Provided records:
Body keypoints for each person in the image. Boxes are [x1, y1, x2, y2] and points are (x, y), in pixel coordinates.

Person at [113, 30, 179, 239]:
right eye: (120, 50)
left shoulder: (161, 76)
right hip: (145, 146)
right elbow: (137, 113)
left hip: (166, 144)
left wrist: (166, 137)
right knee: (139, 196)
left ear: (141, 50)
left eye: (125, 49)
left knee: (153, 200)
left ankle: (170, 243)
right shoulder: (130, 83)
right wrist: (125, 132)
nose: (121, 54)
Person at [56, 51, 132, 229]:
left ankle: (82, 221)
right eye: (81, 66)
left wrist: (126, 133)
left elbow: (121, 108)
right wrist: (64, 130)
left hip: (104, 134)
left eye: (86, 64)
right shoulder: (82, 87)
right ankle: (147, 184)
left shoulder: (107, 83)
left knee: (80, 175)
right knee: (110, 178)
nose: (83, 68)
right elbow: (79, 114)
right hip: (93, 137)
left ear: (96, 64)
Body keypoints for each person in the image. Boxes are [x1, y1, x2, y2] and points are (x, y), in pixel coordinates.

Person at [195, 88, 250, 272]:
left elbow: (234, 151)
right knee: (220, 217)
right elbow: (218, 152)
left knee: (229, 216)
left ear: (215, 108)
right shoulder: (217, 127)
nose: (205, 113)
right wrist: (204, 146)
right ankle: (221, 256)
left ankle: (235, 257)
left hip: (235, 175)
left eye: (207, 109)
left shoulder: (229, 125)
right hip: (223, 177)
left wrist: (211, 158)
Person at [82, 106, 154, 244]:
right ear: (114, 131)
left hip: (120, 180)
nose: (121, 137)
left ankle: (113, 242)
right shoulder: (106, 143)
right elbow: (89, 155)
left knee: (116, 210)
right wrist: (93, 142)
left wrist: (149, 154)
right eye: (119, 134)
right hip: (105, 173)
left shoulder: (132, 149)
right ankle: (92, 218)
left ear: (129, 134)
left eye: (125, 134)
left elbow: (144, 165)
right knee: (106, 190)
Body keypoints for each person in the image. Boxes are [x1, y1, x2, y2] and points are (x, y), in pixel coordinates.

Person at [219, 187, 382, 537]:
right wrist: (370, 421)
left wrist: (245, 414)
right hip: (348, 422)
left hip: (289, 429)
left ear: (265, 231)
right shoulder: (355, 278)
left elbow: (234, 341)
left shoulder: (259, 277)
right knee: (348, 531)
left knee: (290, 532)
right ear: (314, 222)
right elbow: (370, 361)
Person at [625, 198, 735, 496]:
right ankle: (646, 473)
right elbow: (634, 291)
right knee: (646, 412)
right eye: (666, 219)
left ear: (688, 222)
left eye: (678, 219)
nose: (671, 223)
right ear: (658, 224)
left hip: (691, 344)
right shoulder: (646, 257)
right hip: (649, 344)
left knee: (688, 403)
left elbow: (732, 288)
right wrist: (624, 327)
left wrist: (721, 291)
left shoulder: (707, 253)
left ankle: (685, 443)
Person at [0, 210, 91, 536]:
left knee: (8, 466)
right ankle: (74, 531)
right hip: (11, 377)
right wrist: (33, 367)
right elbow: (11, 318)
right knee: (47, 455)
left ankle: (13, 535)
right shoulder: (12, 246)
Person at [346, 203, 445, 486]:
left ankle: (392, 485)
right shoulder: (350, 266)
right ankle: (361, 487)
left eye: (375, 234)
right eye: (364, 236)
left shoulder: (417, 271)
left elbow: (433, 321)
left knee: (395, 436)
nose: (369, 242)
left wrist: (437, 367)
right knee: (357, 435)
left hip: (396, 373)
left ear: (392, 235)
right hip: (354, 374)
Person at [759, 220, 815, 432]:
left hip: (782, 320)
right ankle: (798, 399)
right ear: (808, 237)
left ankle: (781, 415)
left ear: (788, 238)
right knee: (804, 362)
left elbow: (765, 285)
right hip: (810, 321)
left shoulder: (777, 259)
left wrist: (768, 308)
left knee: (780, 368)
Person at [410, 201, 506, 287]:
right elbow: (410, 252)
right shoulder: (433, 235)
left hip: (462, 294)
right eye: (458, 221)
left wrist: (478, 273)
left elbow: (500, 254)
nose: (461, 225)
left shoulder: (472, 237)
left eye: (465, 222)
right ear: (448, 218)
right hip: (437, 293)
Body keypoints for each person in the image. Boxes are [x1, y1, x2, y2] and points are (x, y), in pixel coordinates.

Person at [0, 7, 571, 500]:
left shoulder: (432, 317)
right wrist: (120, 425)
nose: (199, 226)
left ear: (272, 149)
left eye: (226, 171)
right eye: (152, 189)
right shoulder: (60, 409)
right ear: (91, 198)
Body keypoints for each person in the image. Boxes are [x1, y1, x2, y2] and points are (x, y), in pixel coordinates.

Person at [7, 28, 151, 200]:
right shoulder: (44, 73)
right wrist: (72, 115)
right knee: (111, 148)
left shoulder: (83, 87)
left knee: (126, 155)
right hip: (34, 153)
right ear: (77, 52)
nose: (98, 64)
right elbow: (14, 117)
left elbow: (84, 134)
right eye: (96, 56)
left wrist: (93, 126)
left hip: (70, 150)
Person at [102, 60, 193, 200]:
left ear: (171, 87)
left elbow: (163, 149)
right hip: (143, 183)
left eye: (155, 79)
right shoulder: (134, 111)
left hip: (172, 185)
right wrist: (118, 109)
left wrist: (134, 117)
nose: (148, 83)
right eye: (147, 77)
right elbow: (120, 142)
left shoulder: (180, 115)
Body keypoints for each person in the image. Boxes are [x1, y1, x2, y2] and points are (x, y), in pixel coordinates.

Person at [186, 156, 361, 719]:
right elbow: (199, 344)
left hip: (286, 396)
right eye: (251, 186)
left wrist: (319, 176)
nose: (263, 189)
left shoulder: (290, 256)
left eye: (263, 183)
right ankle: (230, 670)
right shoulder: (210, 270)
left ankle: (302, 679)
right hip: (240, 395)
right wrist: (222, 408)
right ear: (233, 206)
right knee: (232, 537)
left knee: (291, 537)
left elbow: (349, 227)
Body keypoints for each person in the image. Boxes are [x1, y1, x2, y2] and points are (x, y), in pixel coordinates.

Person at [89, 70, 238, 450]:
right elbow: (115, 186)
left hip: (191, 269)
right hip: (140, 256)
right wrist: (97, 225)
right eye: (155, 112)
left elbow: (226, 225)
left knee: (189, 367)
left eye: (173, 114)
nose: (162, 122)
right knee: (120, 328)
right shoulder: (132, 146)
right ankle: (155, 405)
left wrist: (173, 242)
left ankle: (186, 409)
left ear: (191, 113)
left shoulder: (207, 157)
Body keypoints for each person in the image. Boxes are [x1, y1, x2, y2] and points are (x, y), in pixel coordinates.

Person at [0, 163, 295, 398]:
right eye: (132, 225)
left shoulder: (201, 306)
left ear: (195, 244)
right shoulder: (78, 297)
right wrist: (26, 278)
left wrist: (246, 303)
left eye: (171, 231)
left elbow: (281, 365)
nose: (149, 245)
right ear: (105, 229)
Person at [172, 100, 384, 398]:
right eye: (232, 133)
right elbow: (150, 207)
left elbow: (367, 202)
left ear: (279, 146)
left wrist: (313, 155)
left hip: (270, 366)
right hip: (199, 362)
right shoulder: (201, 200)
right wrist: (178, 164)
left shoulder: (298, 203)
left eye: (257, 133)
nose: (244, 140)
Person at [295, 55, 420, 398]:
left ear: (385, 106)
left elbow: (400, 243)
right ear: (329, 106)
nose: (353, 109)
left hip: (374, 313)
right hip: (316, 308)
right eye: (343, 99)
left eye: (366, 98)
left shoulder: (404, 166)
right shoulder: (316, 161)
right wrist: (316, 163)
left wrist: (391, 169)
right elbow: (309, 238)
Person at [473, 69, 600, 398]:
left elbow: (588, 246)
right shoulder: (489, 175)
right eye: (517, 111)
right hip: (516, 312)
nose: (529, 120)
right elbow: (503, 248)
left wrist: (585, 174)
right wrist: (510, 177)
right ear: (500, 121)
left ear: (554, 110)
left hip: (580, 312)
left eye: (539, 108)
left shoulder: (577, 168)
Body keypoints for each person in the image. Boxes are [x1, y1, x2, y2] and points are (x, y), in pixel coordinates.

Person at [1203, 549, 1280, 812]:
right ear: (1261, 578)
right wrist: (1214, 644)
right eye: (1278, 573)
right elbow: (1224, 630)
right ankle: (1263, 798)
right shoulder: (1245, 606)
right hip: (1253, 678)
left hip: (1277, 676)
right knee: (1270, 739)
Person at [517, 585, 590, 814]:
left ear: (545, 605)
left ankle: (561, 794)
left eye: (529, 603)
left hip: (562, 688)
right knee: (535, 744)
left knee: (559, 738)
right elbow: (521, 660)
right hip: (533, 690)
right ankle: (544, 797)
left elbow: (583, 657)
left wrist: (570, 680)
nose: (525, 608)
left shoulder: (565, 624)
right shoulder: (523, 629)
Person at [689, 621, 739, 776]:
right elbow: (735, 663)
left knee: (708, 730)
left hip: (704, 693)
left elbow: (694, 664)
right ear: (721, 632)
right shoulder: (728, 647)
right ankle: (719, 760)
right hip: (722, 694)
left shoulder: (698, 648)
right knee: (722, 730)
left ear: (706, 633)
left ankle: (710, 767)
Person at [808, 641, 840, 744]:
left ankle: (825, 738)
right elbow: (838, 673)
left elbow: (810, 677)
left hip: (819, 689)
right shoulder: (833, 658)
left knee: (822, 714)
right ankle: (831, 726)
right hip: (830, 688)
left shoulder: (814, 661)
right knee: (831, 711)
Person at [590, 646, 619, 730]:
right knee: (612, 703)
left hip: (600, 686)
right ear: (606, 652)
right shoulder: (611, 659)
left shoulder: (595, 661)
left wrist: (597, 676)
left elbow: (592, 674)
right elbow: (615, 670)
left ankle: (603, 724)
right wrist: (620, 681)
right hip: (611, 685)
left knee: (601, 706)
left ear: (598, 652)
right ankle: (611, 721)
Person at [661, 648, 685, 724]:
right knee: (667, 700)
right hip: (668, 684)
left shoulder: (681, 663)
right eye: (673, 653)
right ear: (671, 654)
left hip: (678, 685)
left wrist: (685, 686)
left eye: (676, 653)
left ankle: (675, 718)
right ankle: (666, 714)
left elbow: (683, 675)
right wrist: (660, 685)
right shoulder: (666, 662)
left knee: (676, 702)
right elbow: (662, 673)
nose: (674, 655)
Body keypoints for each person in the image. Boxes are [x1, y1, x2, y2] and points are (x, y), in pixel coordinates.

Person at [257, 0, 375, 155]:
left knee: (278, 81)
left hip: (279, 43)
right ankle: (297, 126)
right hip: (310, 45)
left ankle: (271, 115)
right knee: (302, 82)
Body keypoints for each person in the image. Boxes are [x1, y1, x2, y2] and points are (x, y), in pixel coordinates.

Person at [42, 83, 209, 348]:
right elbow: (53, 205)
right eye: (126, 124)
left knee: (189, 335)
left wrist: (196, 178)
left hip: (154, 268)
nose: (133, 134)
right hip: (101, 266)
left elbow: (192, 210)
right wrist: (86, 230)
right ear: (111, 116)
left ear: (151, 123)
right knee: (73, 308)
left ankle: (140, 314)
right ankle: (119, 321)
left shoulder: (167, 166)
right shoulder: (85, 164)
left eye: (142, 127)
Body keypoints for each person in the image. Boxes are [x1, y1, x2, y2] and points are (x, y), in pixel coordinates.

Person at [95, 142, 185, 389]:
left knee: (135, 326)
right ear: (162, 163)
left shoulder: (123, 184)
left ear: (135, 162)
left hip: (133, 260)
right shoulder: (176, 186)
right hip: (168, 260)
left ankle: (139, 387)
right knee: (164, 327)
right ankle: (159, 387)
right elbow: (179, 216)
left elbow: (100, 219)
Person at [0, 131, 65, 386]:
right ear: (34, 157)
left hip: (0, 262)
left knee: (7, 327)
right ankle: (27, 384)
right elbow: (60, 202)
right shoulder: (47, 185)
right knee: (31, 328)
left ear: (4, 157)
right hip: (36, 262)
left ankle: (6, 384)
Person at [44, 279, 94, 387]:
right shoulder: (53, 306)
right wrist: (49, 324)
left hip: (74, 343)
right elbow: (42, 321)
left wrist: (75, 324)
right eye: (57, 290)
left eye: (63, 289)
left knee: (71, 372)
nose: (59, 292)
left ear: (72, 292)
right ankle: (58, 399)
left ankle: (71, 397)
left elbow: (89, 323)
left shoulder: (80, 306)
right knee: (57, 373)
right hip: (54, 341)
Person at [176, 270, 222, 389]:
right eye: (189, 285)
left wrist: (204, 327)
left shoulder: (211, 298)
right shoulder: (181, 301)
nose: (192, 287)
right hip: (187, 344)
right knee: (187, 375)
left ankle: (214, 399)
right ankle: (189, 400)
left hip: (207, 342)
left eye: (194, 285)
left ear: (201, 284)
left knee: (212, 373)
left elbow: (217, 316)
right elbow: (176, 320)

Task statement: Set down the lines of the listing word for word, from its first line through the line containing "left wrist: (166, 137)". Both of those lines belong in the answer, and no others do.

Written answer:
Body keypoints for each person in the image. Boxes are [x1, y1, x2, y2] and points are (x, y), in pixel coordinates.

Person at [113, 30, 179, 239]:
right eye: (120, 50)
left shoulder: (161, 76)
right hip: (145, 146)
right elbow: (137, 113)
left hip: (166, 144)
left wrist: (166, 137)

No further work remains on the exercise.